Despite that risk, more than three-quarters of the economists polled say they want the balance sheet below $6 trillion within two years. Karen Dynan of Harvard says shrinking it “somewhat further is not unreasonable if done on a conditional basis,” meaning only if markets stay stable and liquidity doesn’t dry up.

Still, the idea that Kevin wants to slash short-term rates while also cutting the balance sheet has people scratching their heads. It’s a strange mix of dovish on rates and hawkish on assets, and it’s not clear how that would work. “Uncertainty abounds,” said Jane Ryngaert from Notre Dame. “It’s hard to say much about anything.”

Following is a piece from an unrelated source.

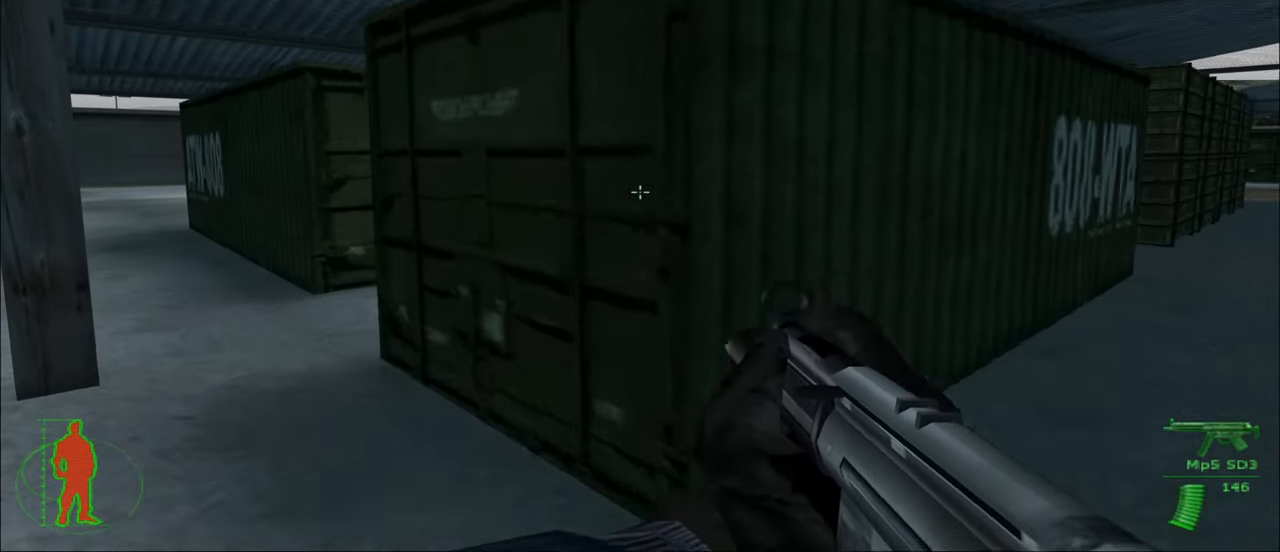
{"keys": ["a", "w"], "mouse": [], "mouse_move": "right", "events": []}
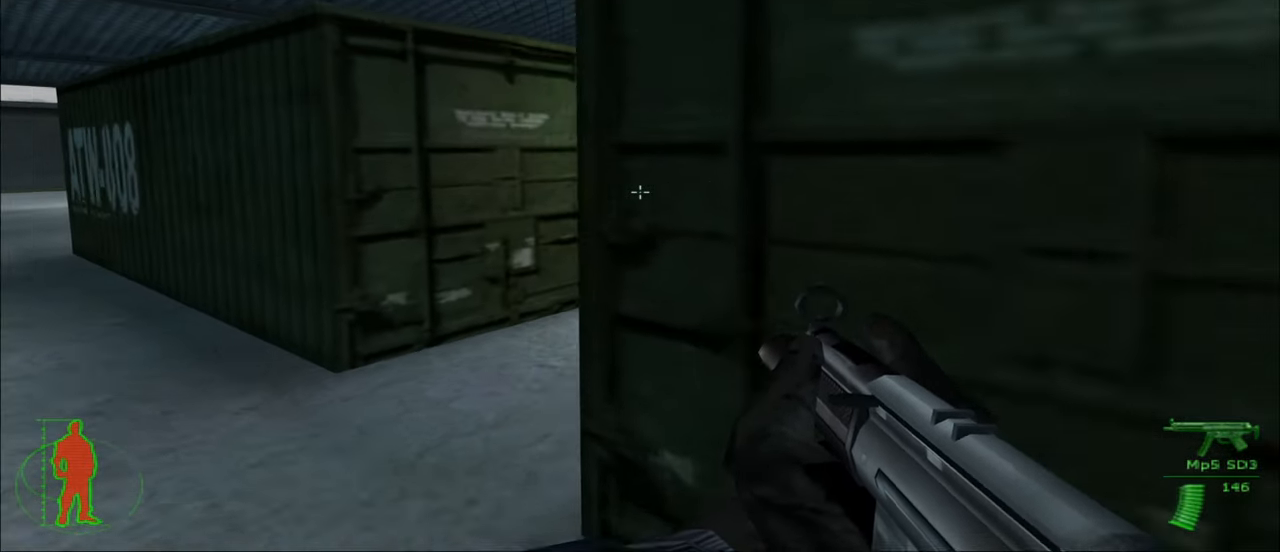
{"keys": ["w"], "mouse": [], "mouse_move": "still", "events": [[166, "a", "up"]]}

Others say the whole situation could go in either direction. Robert Barbera, another economist at Johns Hopkins, laid out two extreme possibilities:

“The AI boom may generate a booming economy, shrinking budget deficits, higher neutral interest rates and comfortable shrinkage of the Fed’s balance sheet. Or we may experience a financial market crack-up, a deep recession, a dramatic rise for deficits, eliciting a return to zero short rates, a swoon for the dollar, and demands for another big dose of [balance sheet expansion].”

Lastly, Kevin’s backing of bank deregulation, also a Trump priority, isn’t sitting well with most economists either. Just over 60% said loosening financial rules would have little to no benefit for short-term growth and could make another financial crisis more likely.